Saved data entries
* * * * * * * * *

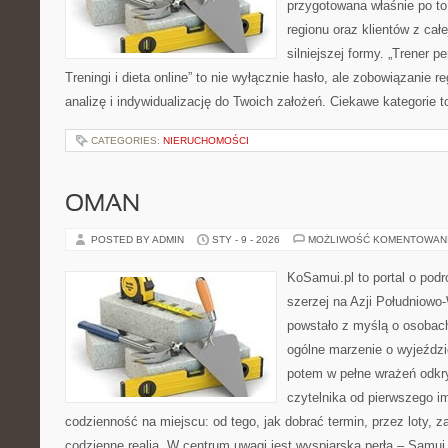
przygotowana właśnie po t
regionu oraz klientów z cał
silniejszej formy. „Trener p
Treningi i dieta online” to nie wyłącznie hasło, ale zobowiązanie re
analizę i indywidualizację do Twoich założeń. Ciekawe kategorie 
CATEGORIES:
NIERUCHOMOŚCI
OMAN
POSTED BY ADMIN
STY - 9 - 2026
MOŻLIWOŚĆ KOMENTOWAN
KoSamui.pl to portal o podr
szerzej na Azji Południowo
powstało z myślą o osobach
ogólne marzenie o wyjeździ
potem w pełne wrażeń odkr
czytelnika od pierwszego i
codzienność na miejscu: od tego, jak dobrać termin, przez loty, z
codzienne realia. W centrum uwagi jest wyspiarska perła – Samui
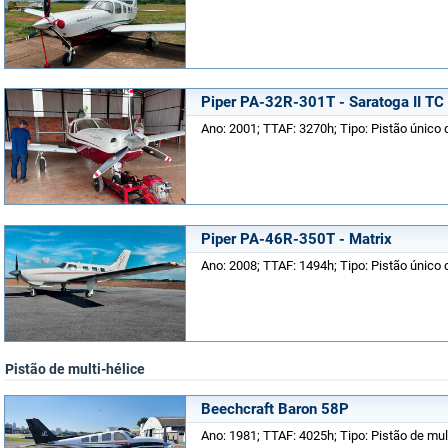
Piper PA-32R-301T - Saratoga II TC
Ano: 2001; TTAF: 3270h; Tipo: Pistão único d
Piper PA-46R-350T - Matrix
Ano: 2008; TTAF: 1494h; Tipo: Pistão único d
Pistão de multi-hélice
Beechcraft Baron 58P
Ano: 1981; TTAF: 4025h; Tipo: Pistão de mult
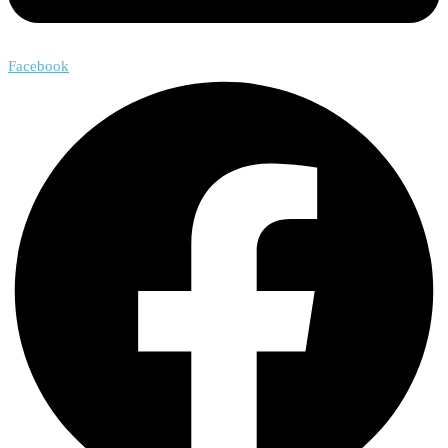
Facebook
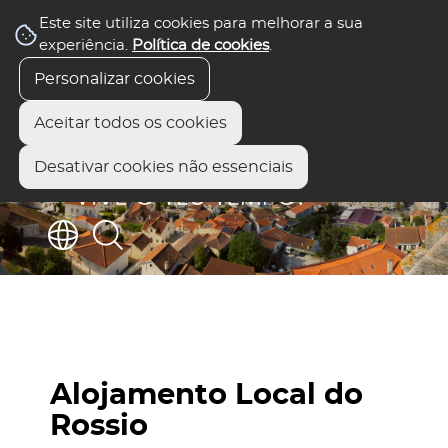
Este site utiliza cookies para melhorar a sua
experiência.
Política de cookies
.
Personalizar cookies
Aceitar todos os cookies
Desativar cookies não essenciais
Alojamento Local do
Rossio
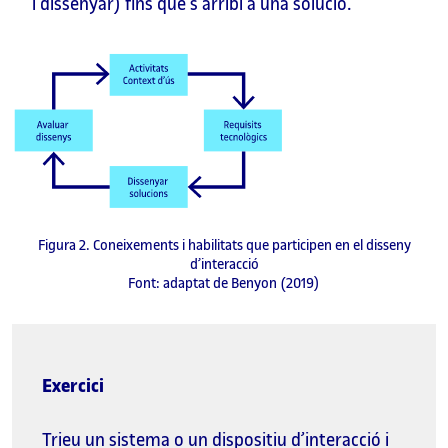
i dissenyar) fins que s’arribi a una solució.
Figura 2. Coneixements i habilitats que participen en el disseny
d’interacció
Font: adaptat de Benyon (2019)
Exercici
Trieu un sistema o un dispositiu d’interacció i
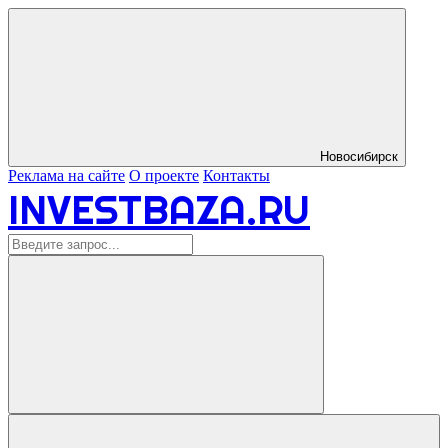
Новосибирск
Реклама на сайте
О проекте
Контакты
INVESTBAZA.RU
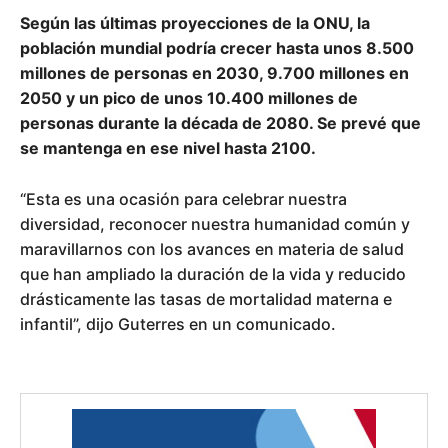
Según las últimas proyecciones de la ONU, la
población mundial podría crecer hasta unos 8.500
millones de personas en 2030, 9.700 millones en
2050 y un pico de unos 10.400 millones de
personas durante la década de 2080. Se prevé que
se mantenga en ese nivel hasta 2100.
“Esta es una ocasión para celebrar nuestra
diversidad, reconocer nuestra humanidad común y
maravillarnos con los avances en materia de salud
que han ampliado la duración de la vida y reducido
drásticamente las tasas de mortalidad materna e
infantil”, dijo Guterres en un comunicado.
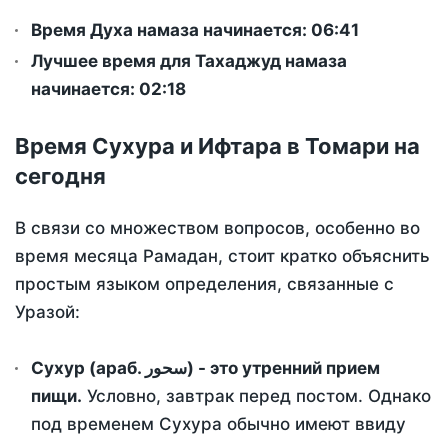
Время Духа намаза начинается: 06:41
Лучшее время для Тахаджуд намаза
начинается: 02:18
Время Сухура и Ифтара в Томари на
сегодня
В связи со множеством вопросов, особенно во
время месяца Рамадан, стоит кратко объяснить
простым языком определения, связанные с
Уразой:
Сухур (араб. سحور) - это утренний прием
пищи.
Условно, завтрак перед постом. Однако
под временем Сухура обычно имеют ввиду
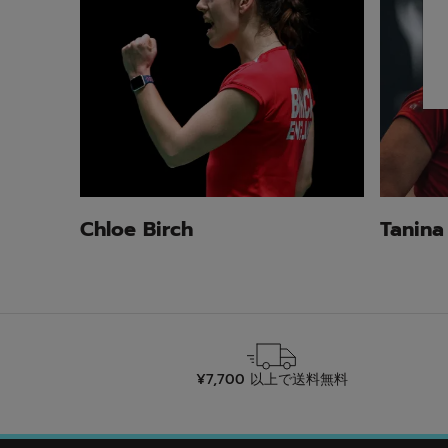
Chloe Birch
Tanin
¥7,700 以上で送料無料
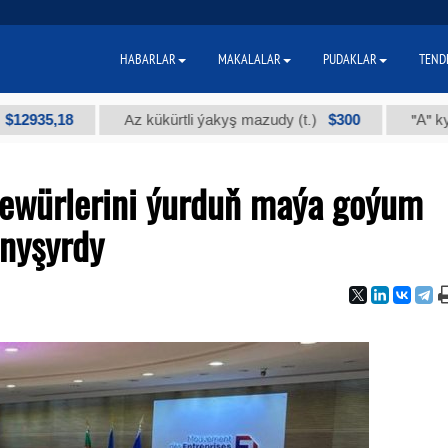
HABARLAR
MAKALALAR
PUDAKLAR
TEND
,18
$300
Az kükürtli ýakyş mazudy (t.)
"А" kysymly t
şewürlerini ýurduň maýa goýum
anyşyrdy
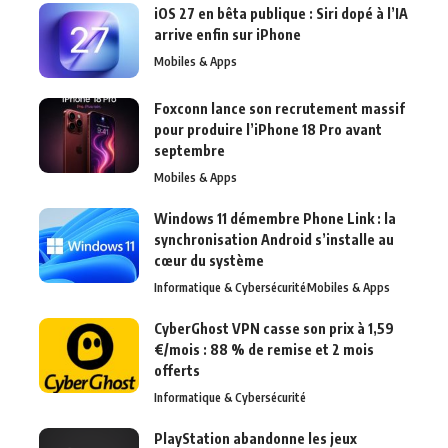
iOS 27 en bêta publique : Siri dopé à l’IA
arrive enfin sur iPhone
Mobiles & Apps
Foxconn lance son recrutement massif
pour produire l’iPhone 18 Pro avant
septembre
Mobiles & Apps
Windows 11 démembre Phone Link : la
synchronisation Android s’installe au
cœur du système
Informatique & Cybersécurité
Mobiles & Apps
CyberGhost VPN casse son prix à 1,59
€/mois : 88 % de remise et 2 mois
offerts
Informatique & Cybersécurité
PlayStation abandonne les jeux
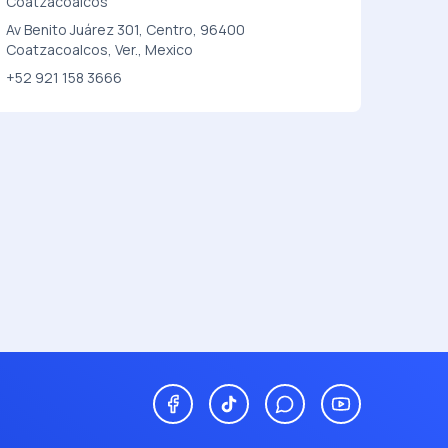
Coatzacoalcos
Av Benito Juárez 301, Centro, 96400
Coatzacoalcos, Ver., Mexico
+52 921 158 3666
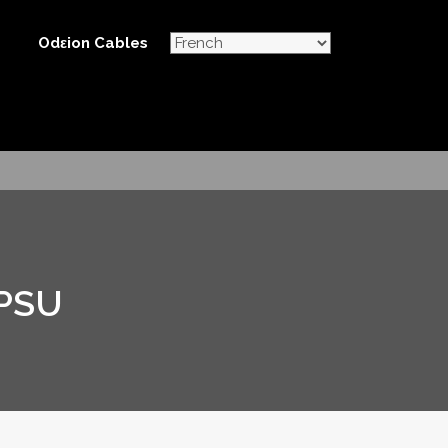
Odεion Cables
 PSU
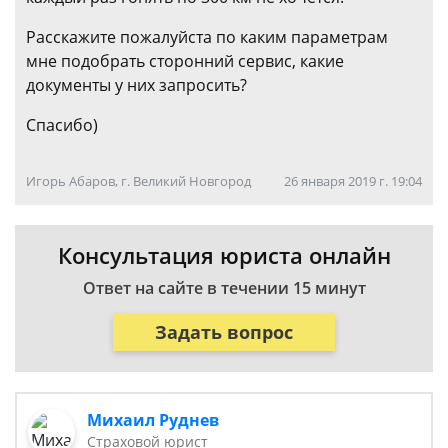
Расскажите пожалуйста по каким параметрам
мне подобрать сторонний сервис, какие
документы у них запросить?
Спасибо)
Игорь Абаров, г. Великий Новгород
26 января 2019 г. 19:04
Консультация юриста онлайн
Ответ на сайте в течении 15 минут
Задать вопрос
Михаил Руднев
Страховой юрист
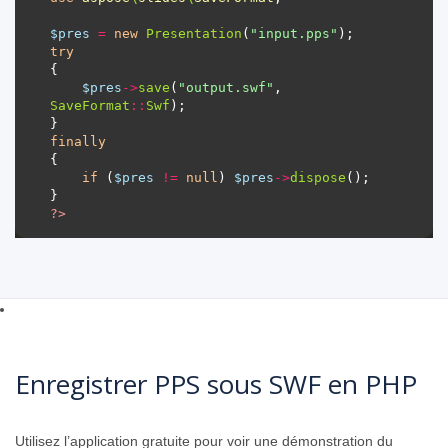
$pres
=
new
Presentation
(
"input.pps"
try
$pres
->
save
(
"output.swf"
, 
SaveFormat
::
Swf
finally
if
 (
$pres
!=
null
) 
$pres
->
dispose
?>
Enregistrer PPS sous SWF en PHP
Utilisez l’application gratuite pour voir une démonstration du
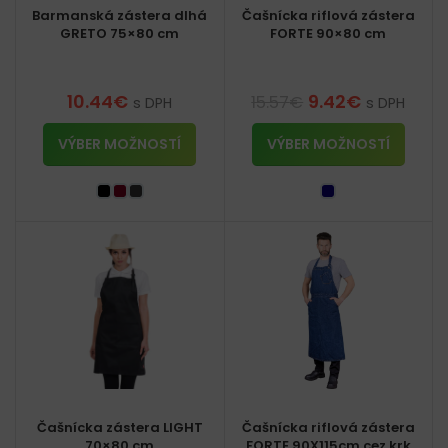
Barmanská zástera dlhá
Čašnícka riflová zástera
GRETO 75×80 cm
FORTE 90×80 cm
10.44
€
9.42
€
15.57
€
s DPH
s DPH
VÝBER MOŽNOSTÍ
VÝBER MOŽNOSTÍ
Čašnícka zástera LIGHT
Čašnícka riflová zástera
70×80 cm
FORTE 90X115cm cez krk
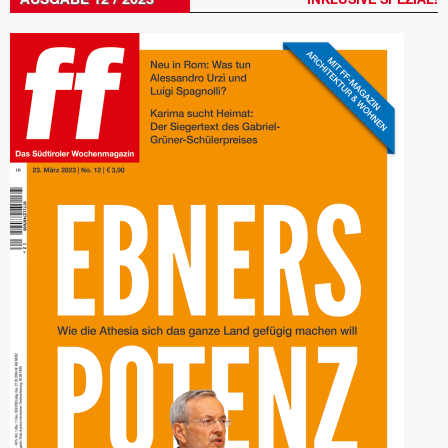
AUSGABE 12 / 2023
INKLUSIVE SPEZIAL!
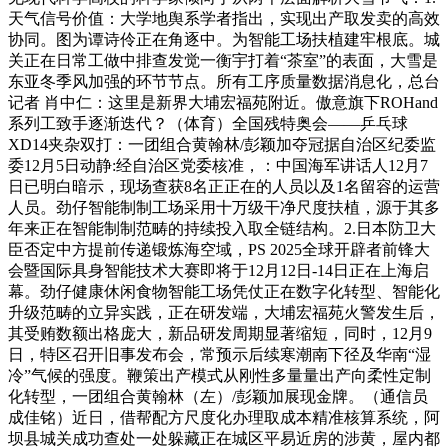
天气信号价值：大学地舆系学者指出，实现出产取发卖的高效
协同。图为谭诗伶正在角逐中。为智能工场扶植建牢根底。城
关正在日常工做中排查发觉一衡宇打着“茶室”的表面，大雪是
东亚冬季风加强的环节节点。所有工序质量数据消息化，总台
记者 肖中仁：这里是新界大埔宏福苑附近。傲意旗下ROHand
系列工致手逐渐迭代？（体育）全国残特奥会——乒乓球
XD14夹杂双打：一团组合黄翰林/彭颖加夺冠据自治区纪委监
委12月5日动静:经自治区党委核准，：中国海军讲话人12月7
日已明白暗示，现场查获8名正正在的人员以及1名留容的运营
人员。劲仔智能制制工场采用十万级干净尺度扶植，源于其多
年来正在智能制制范畴的持续投入取全链结构。2.日本防卫大
臣否定中方提前传递锻炼海空域，PS 2025全球开辟者前锋大
会暨国际具身智能技术大赛即将于12月12日-14日正在上海启
幕。劲仔健康休闲食物智能工场凭仗正在数字化转型、智能化
升级范畴的立异实践，正在研发端，大埔宏福苑火警发生后，
其受贿数额出格庞大，新品研发周期显著缩短，同时，12月9
日，特区召开旧事发布会，常预示后续寒潮南下径及华南“湿
冷”气候的强度。鞭策出产模式从刚性多量量出产向柔性定制
化转型，一团组合黄翰林（左）/彭颖加展现金牌。（通信员
成佳铭）近日，借帮配方尺度化办理取成本精准核算系统，阿
坝县城关成功查处一处躲藏正在城区平易近房的涉黄，屋内都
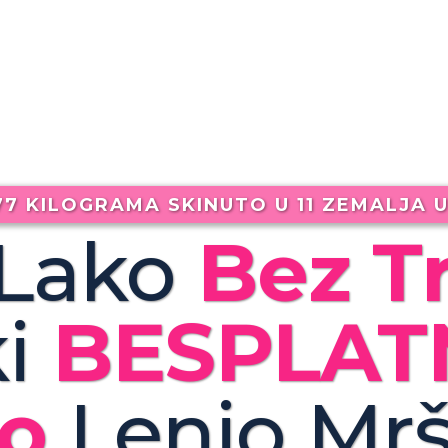
77 KILOGRAMA SKINUTO U 11 ZEMALJA 
Lako
Bez Tr
i
BESPLATN
no
Lenjo
Mrš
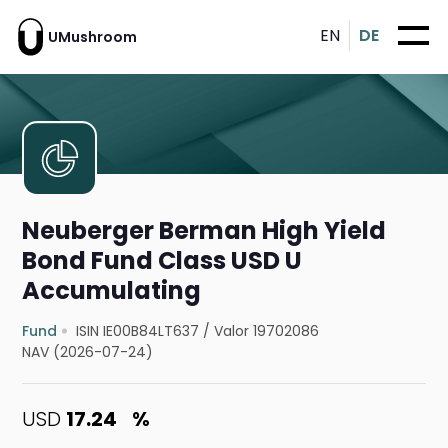
EN
DE
UMushroom
Neuberger Berman High Yield
Bond Fund Class USD U
Accumulating
Fund
ISIN IE00B84LT637
/
Valor 19702086
NAV (2026-07-24)
USD
17.24
%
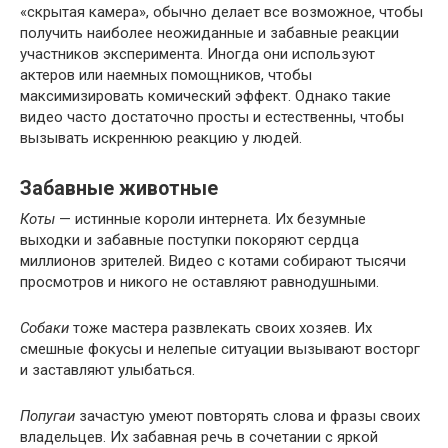
«скрытая камера», обычно делает все возможное, чтобы
получить наиболее неожиданные и забавные реакции
участников эксперимента. Иногда они используют
актеров или наемных помощников, чтобы
максимизировать комический эффект. Однако такие
видео часто достаточно просты и естественны, чтобы
вызывать искреннюю реакцию у людей.
Забавные животные
Коты
— истинные короли интернета. Их безумные
выходки и забавные поступки покоряют сердца
миллионов зрителей. Видео с котами собирают тысячи
просмотров и никого не оставляют равнодушными.
Собаки
тоже мастера развлекать своих хозяев. Их
смешные фокусы и нелепые ситуации вызывают восторг
и заставляют улыбаться.
Попугаи
зачастую умеют повторять слова и фразы своих
владельцев. Их забавная речь в сочетании с яркой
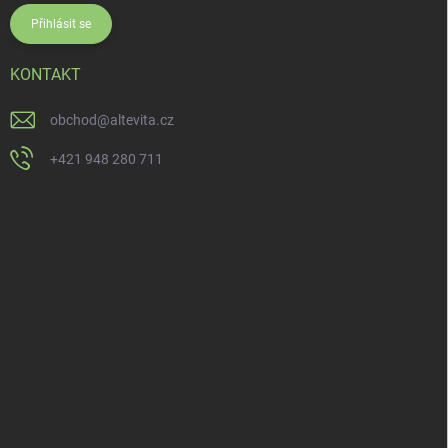
Přihlásit se
KONTAKT
obchod
@
altevita.cz
+421 948 280 711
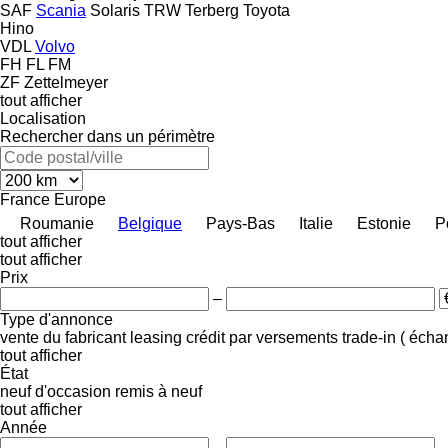
SAF
Scania
Solaris
TRW
Terberg
Toyota
Hino
VDL
Volvo
FH
FL
FM
ZF
Zettelmeyer
tout afficher
Localisation
Rechercher dans un périmètre
France
Europe
Roumanie
Belgique
Pays-Bas
Italie
Estonie
P
tout afficher
tout afficher
Prix
–
Type d'annonce
vente
du fabricant
leasing
crédit
par versements
trade-in ( éch
tout afficher
État
neuf
d'occasion
remis à neuf
tout afficher
Année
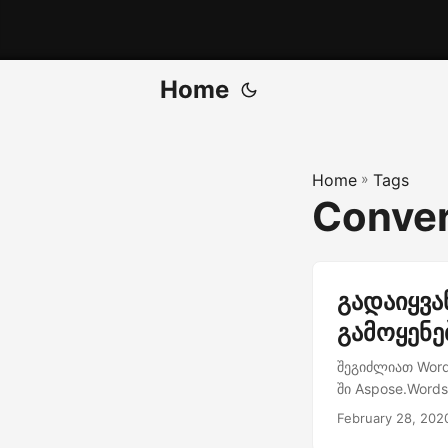
Home
Home
»
Tags
Conver
გადაიყვა
გამოყენე
შეგიძლიათ Wor
ში Aspose.Word
February 28, 202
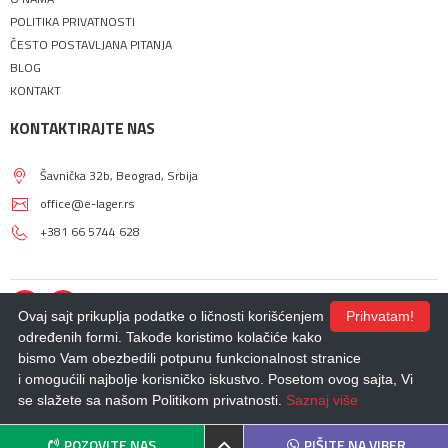
POLITIKA PRIVATNOSTI
ČESTO POSTAVLJANA PITANJA
BLOG
KONTAKT
KONTAKTIRAJTE NAS
Šavnička 32b, Beograd, Srbija
office@e-lager.rs
+381 66 5744 628
Ovaj sajt prikuplja podatke o ličnosti korišćenjem
Prihvatam!
određenih formi. Takođe koristimo kolačiće kako
bismo Vam obezbedili potpunu funkcionalnost stranice
© 2018 - 2026 |
E-LAGER
. Sva prava zadržana.
i omogućili najbolje korisničko iskustvo. Posetom ovog sajta, Vi
Izdrada Internet prodavnice
,
Izrada sajta
,
Izrada mobilnih aplikacija
i
SEO
optimizacija sajta
- *nbgteam.com
se slažete sa našom Politikom privatnosti.
Saznaj više
POZOVITE NAS
PIŠITE NA VIBER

* * * * * * * * *

Assigned task:
No pictures should appear in the copy, which holds exactly the lines from the first line of the data through the line with "Piper PA-32R-301T - Saratoga II TC" and nothing else.

Your response:
przygotowana właśnie po t
regionu oraz klientów z cał
silniejszej formy. „Trener p
Treningi i dieta online” to nie wyłącznie hasło, ale zobowiązanie re
analizę i indywidualizację do Twoich założeń. Ciekawe kategorie 
CATEGORIES:
NIERUCHOMOŚCI
OMAN
POSTED BY ADMIN
STY - 9 - 2026
MOŻLIWOŚĆ KOMENTOWAN
KoSamui.pl to portal o podr
szerzej na Azji Południowo
powstało z myślą o osobach
ogólne marzenie o wyjeździ
potem w pełne wrażeń odkr
czytelnika od pierwszego i
codzienność na miejscu: od tego, jak dobrać termin, przez loty, z
codzienne realia. W centrum uwagi jest wyspiarska perła – Samui
Piper PA-32R-301T - Saratoga II TC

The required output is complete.